● Given passage:
After enabling the knowledge base, add variables to your prompt by manually typing /.

For detailed instructions, see Create and use a knowledge base.

Long-term memory

When you enable long-term memory, the large model can analyze the conversation history to identify personal information, preferences, recent activities, and future plans. It stores this information in long-term memory and recalls it in subsequent conversations to provide a more personalized and intelligent service.

To customize memory strategies or manage memory results based on your business scenarios, see the Long-term Memory Open API reference.

Note

Memory is isolated across applications. Within the same application, a memory store is created per userid, and memory is isolated across different userids.

Online search

Because their training data is static, large models cannot answer time-sensitive questions accurately, such as stock prices or today's news.

You can enable the online search feature to allow the large model to retrieve real-time data from the web and provide up-to-date responses.

In voice interaction applications, you can also choose between Efficiency Mode and Quality Mode.

Efficiency Mode provides faster results, while Quality Mode delivers higher accuracy.

Conversation logs

If you need to save all conversation data, you can use the Alibaba Cloud EventBridge service.

For detailed instructions, see Connect to Conversation Logs.

● Source data:
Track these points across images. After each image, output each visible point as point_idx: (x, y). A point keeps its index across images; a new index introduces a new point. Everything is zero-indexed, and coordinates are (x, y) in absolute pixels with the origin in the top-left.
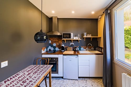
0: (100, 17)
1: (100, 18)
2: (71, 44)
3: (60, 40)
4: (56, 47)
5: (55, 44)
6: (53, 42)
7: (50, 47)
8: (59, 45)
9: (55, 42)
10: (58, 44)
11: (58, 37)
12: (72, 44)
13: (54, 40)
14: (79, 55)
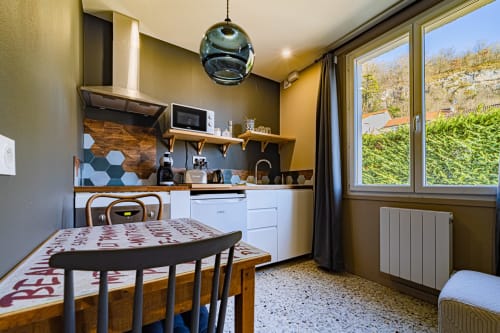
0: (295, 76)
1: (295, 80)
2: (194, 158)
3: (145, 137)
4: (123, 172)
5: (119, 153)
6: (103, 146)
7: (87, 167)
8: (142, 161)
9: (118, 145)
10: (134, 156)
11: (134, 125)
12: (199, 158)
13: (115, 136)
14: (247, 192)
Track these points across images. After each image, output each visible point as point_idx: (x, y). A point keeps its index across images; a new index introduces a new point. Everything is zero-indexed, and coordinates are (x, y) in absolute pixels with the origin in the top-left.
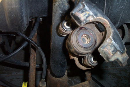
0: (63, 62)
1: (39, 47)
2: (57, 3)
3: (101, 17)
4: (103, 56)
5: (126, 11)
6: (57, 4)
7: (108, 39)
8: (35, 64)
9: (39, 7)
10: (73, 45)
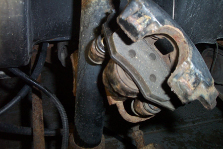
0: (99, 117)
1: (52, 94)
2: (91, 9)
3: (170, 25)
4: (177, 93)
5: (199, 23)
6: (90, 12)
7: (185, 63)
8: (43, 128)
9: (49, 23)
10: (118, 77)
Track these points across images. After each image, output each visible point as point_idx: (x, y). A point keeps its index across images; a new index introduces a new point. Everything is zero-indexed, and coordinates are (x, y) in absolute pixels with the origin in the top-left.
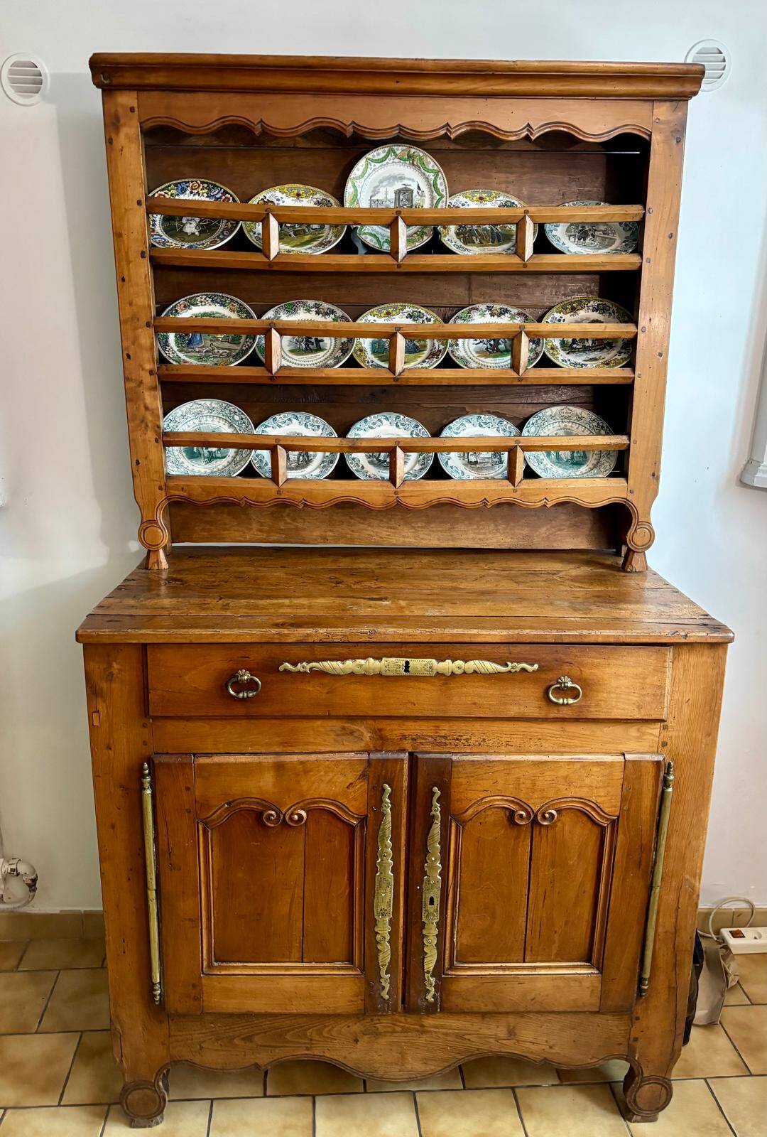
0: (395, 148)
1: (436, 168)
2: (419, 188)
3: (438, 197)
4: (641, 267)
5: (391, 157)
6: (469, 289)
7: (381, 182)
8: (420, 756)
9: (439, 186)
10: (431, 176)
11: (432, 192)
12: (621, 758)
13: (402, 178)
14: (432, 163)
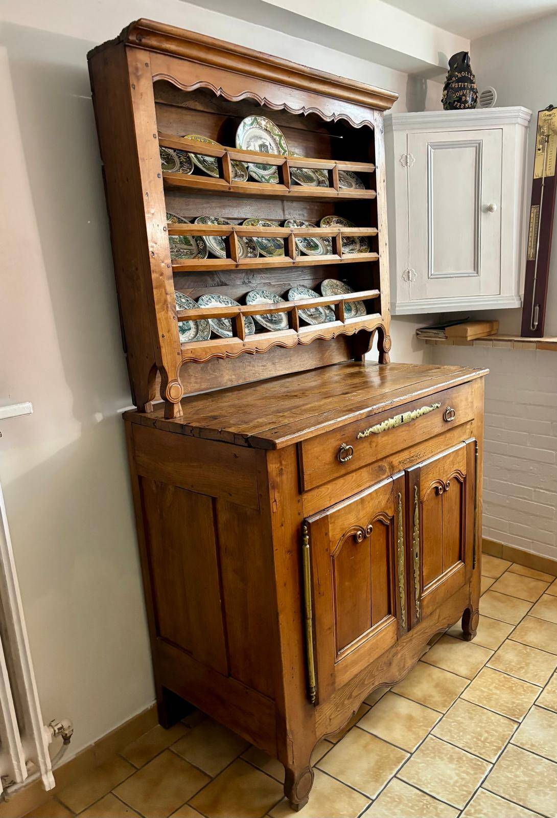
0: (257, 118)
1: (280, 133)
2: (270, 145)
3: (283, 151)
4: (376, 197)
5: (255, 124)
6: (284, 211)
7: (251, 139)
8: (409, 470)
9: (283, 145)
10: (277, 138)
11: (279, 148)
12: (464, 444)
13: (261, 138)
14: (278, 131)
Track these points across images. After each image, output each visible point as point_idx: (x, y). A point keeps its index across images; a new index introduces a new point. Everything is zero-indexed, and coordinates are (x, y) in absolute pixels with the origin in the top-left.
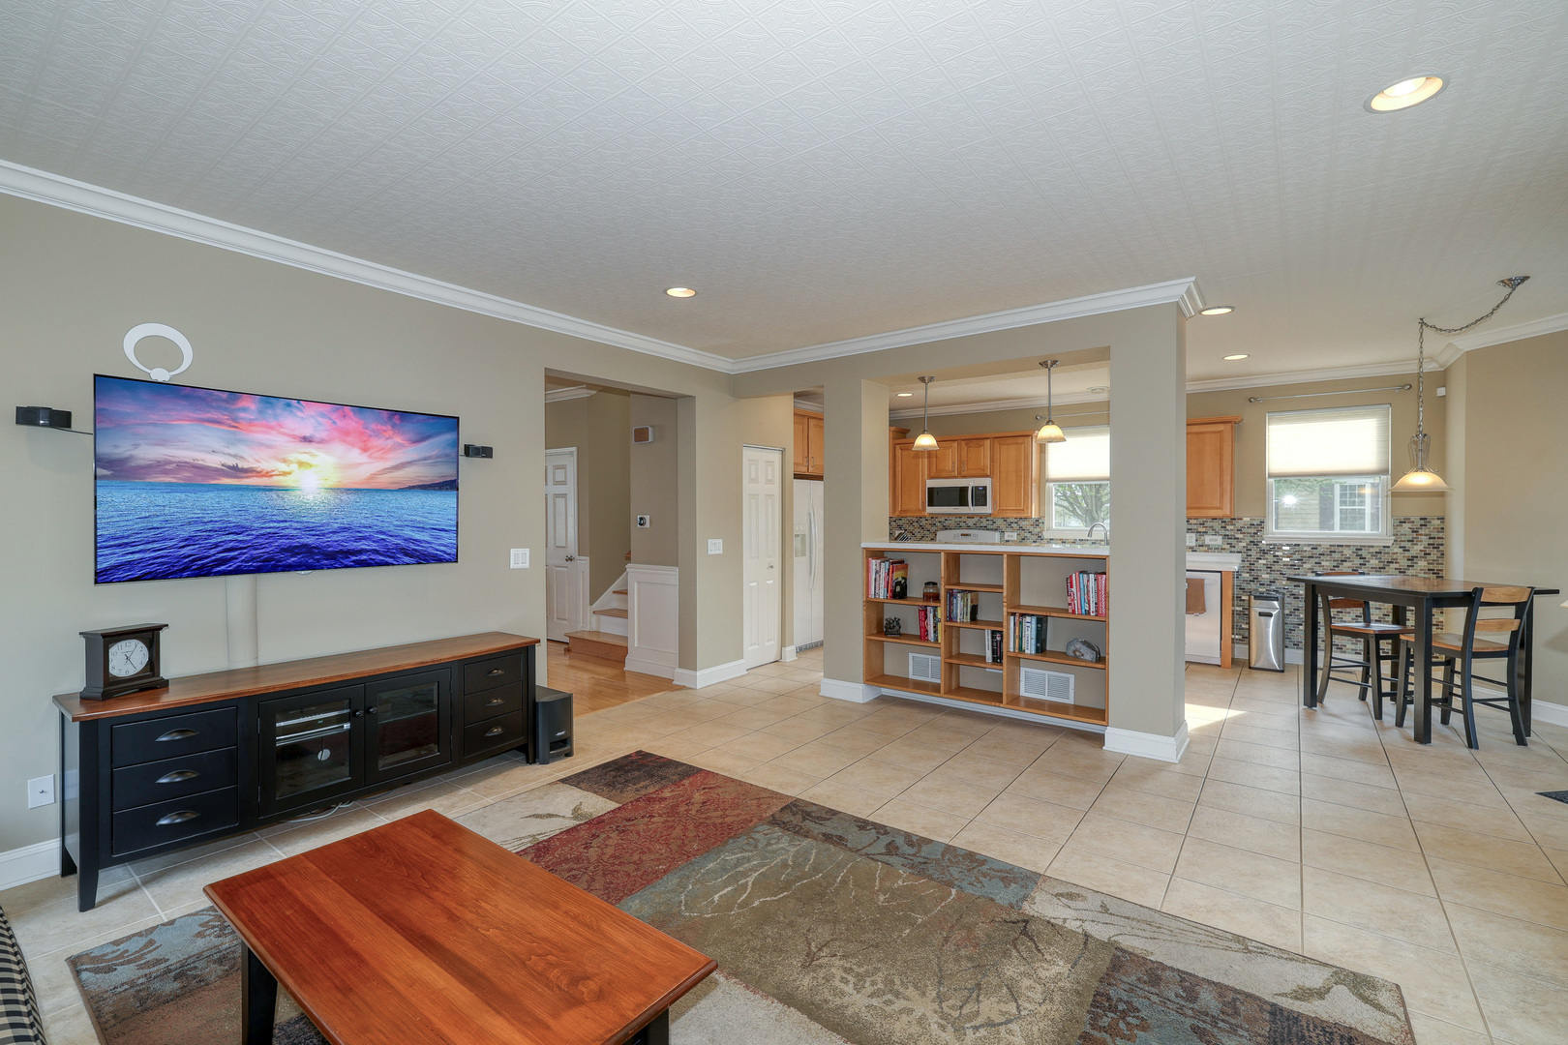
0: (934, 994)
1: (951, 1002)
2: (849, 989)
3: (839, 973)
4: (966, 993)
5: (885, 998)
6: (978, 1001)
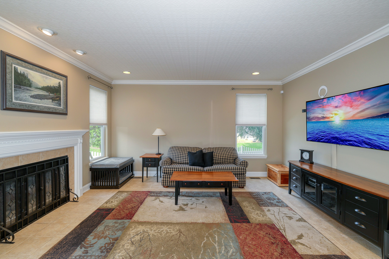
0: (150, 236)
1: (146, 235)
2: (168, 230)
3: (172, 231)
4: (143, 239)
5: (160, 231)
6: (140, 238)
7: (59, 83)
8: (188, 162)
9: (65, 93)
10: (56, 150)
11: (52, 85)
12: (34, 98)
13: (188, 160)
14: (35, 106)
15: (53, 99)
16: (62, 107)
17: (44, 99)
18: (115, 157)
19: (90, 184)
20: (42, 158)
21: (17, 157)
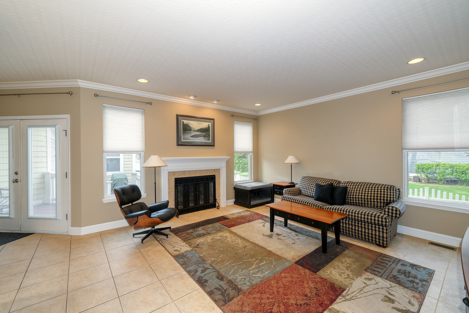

● How to complete this task:
Write out the part of the passage that begins with "Memory is isolated across applications." and ends with "delivers higher accuracy.", switching "Quality Mode" to "Precision Mode" each time it occurs. Rely on the passage alone, not on the entries.

● Answer to the problem:
Memory is isolated across applications. Within the same application, a memory store is created per userid, and memory is isolated across different userids.

Online search

Because their training data is static, large models cannot answer time-sensitive questions accurately, such as stock prices or today's news.

You can enable the online search feature to allow the large model to retrieve real-time data from the web and provide up-to-date responses.

In voice interaction applications, you can also choose between Efficiency Mode and Precision Mode.

Efficiency Mode provides faster results, while Precision Mode delivers higher accuracy.